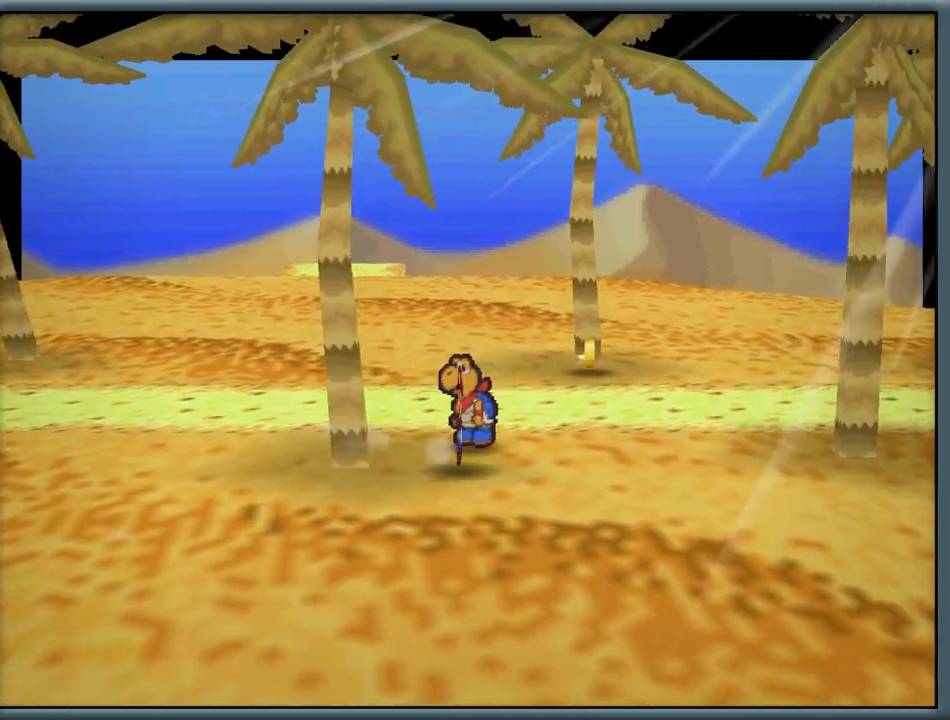
Gameplay with a controller (Nintendo layout); each line is a JSON object with the inputs held at the frame after it. "button_events" lists button changes between this image and that frame as [ms after this image, input, new state], when the widget could be followed in between (sticks are given only as held states). Not read: L1 L3 R3.
{"buttons": [], "left_stick": "up-right", "button_events": []}
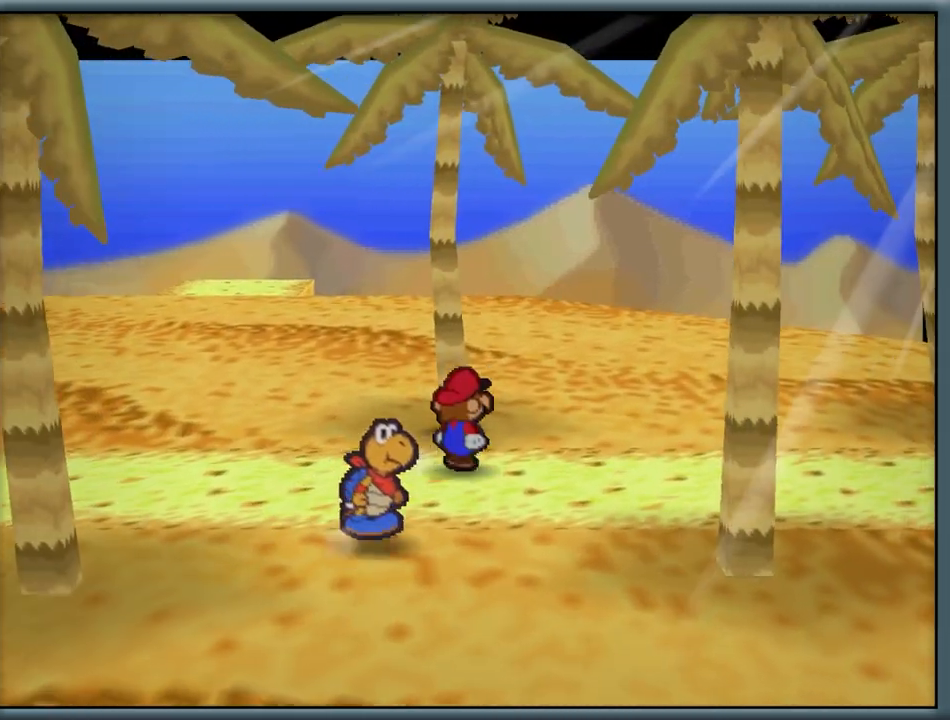
{"buttons": [], "left_stick": "down-left", "button_events": []}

▶ [EXERCISE DESCRIPTION]: Reproduce the listing above exactly, but skip the pictures.

▶ [ANSWER FOR THE TASK]:
Gameplay with a controller (Nintendo layout); each line is a JSON object with the inputs held at the frame after it. "button_events" lists button changes between this image and that frame as [ms after this image, input, new state], when the widget could be followed in between (sticks are given only as held states). Not read: L1 L3 R3.
{"buttons": [], "left_stick": "up-right", "button_events": []}
{"buttons": [], "left_stick": "down-left", "button_events": []}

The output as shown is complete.